Specifically, in holding the ban on independent corporate expenditures unconstitutional, Justice Kennedy’s opinion in Citizens United reaffirmed the contributions/expenditures distinction established in Buckley. The Kennedy opinion also reiterated Buckley’s reasoning for holding that contribution limits are constitutional:

With regard to large direct contributions, Buckley reasoned that they could be given “to secure a political quid pro quo,” id., at 26, and that “the scope of such pernicious practices can never be reliably ascertained,” id., at 27.

The Kennedy opinion noted Buckley’s position that contribution limits are “preventative” and that they are constitutional “in order to ensure against the reality or appearance of corruption.”

Thus, in Randall, the Chief Justice rejected a direct challenge to Buckley and invoked the principle of “stare decisis” to uphold the Buckley framework that drew a line between contribution limits and expenditure limits.  

And in Citizens United, the Chief Justice said he was willing to depart from “stare decisis” to overturn the Austin decision precisely because Austin itself had departed from the Buckley framework regarding the constitutionality of limits on contributions versus limits on  expenditures.

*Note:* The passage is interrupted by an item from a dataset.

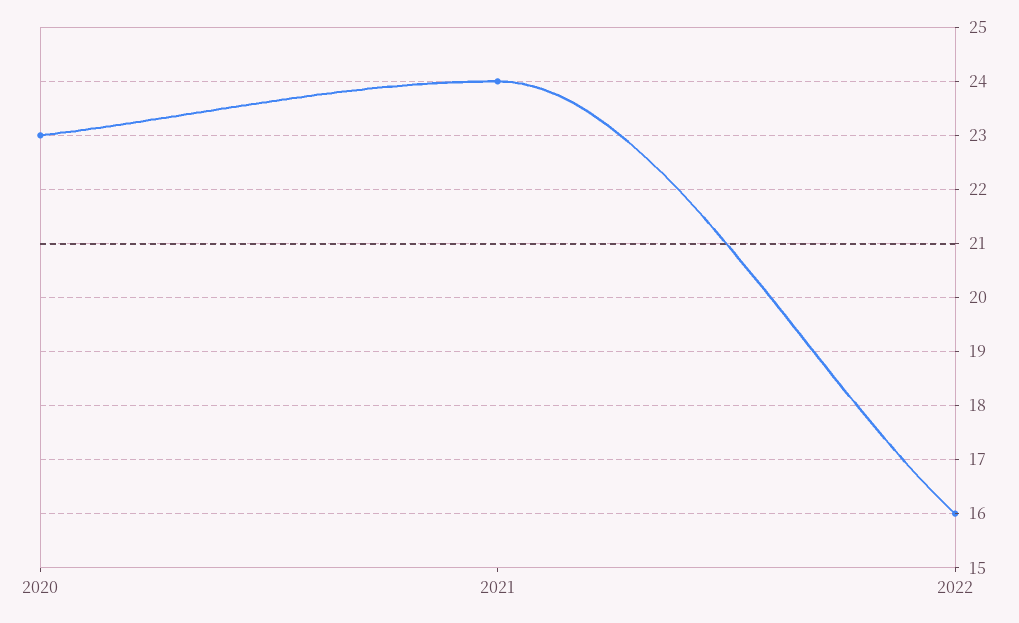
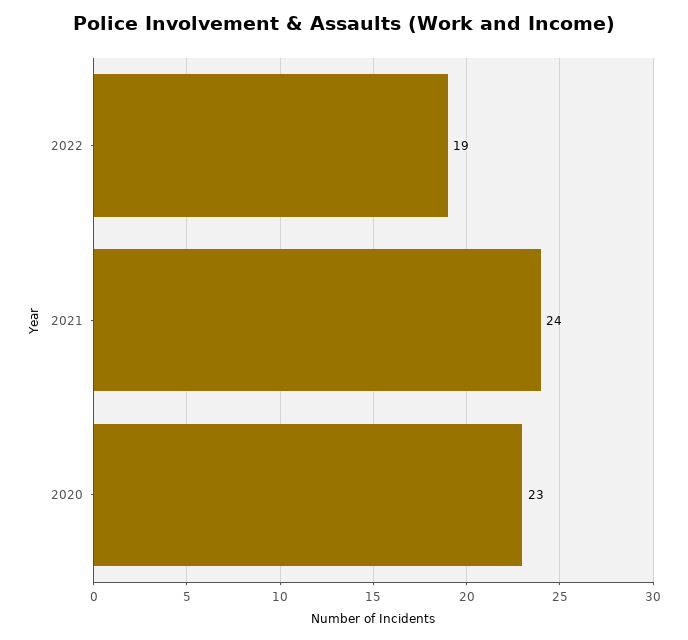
2022: 16 -> 19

Once again, the Chief Justice relied on the Buckley distinction, and the majority opinion by Justice Kennedy likewise took pains to leave the distinction untouched.

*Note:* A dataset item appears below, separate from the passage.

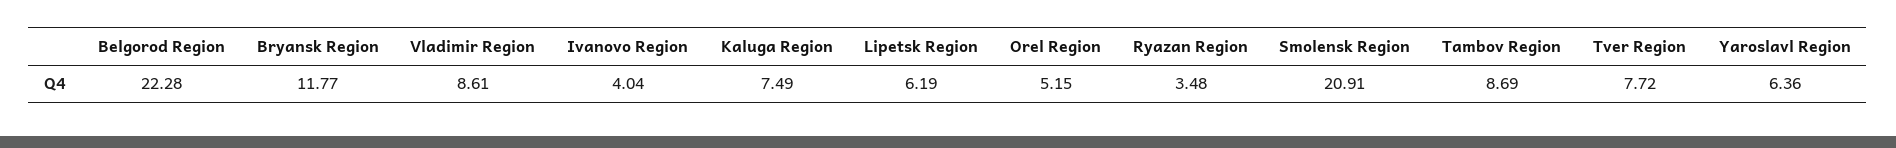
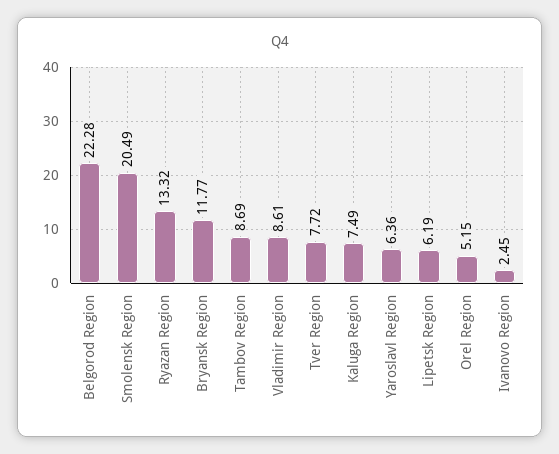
Ivanovo Region: 4.04 -> 2.45
Ryazan Region: 3.48 -> 13.32
Smolensk Region: 20.91 -> 20.49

The Chief Justice’s positions in Randall and Citizens United place him firmly on record in support of the application of “stare decisis” to Buckley’s holding that contribution limits are constitutional and expenditure limits are unconstitutional.

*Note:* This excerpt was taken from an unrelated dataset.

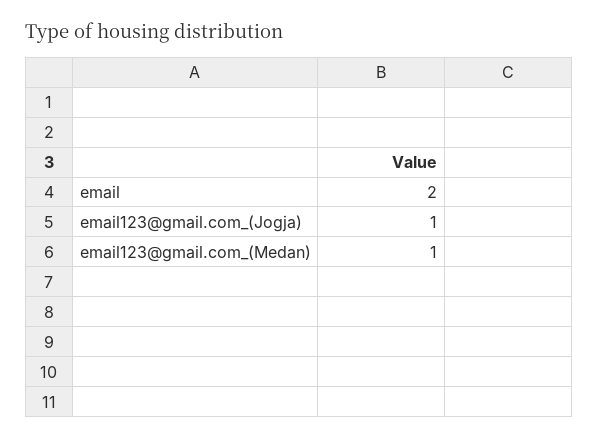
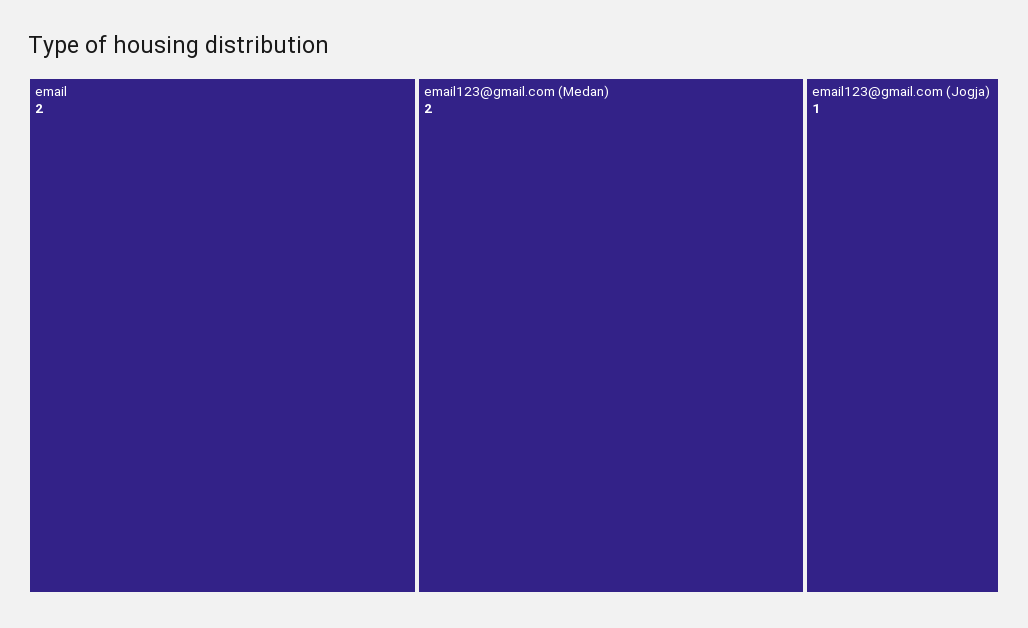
email123@gmail.com_(Medan): 1 -> 2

Under these circumstances, the Chief Justice would have to reverse his past positions in Randall in 2006 and Citizens United in 2010 in order to vote to strike down as unconstitutional the overall contribution limits at issue in McCutcheon.

In order to vote to strike down the limits, Chief Justice Roberts would also have to reverse the position he took in 2010 in Republican National Committee v. Federal Election Commission..

In the RNC case, the Supreme Court summarily reaffirmed the constitutionality of the prohibition on “soft money,” or large contributions to the parties, first upheld in McConnell v Federal Election Commission in 2003 and challenged again in the RNC case.

Chief Justice Roberts voted with the majority in the 6 to 3 decision in the RNC case and thus went on record in support of the constitutionality of prohibiting large contributions to parties.  This same issue is at stake in the McCutcheon case, because striking the overall contribution limits would again allow individuals to make $1 million contributions to a political party, as they did before the soft money ban was enacted and upheld in McConnell and RNC.

Conclusion

 Chief Justice Roberts does not have a legitimate basis for voting to strike down the overall contribution limits in the McCutcheon case.

The Chief Justice is on record for the proposition that “stare decisis” applies to the Buckley decision upholding contribution limits and that the Buckley decision should not be overturned without “special justification.”No such “special justification” exists.

If nevertheless the Chief Justice and a majority of the Court were to overturn Buckley and hold overall contribution limits unconstitutional, they would do enormous damage to our political system. 

A decision to strike down the overall contribution limits will return to our elections huge contributions that directly support candidates and parties and will recreate the system of legalized bribery that existed prior to the Watergate campaign finance scandals.

Equally damaging, a decision by the Supreme Court to strike down the overall contribution limits will seriously undermine the legitimacy of the Court in the eyes of the American people. 

Citizens already overwhelmingly reject the Citizens United decision and the unlimited corporate money the Supreme Court has unleashed in our elections.   If the Supreme Court were to now allow $1 million, $2 million and $3 million contributions to support candidates and parties directly, the Court would leave the nation unable to protect itself from the wholesale corruption of our federal officeholders and government decisions.

The Roberts Court would take on the role of enabler of the corruption of our democracy.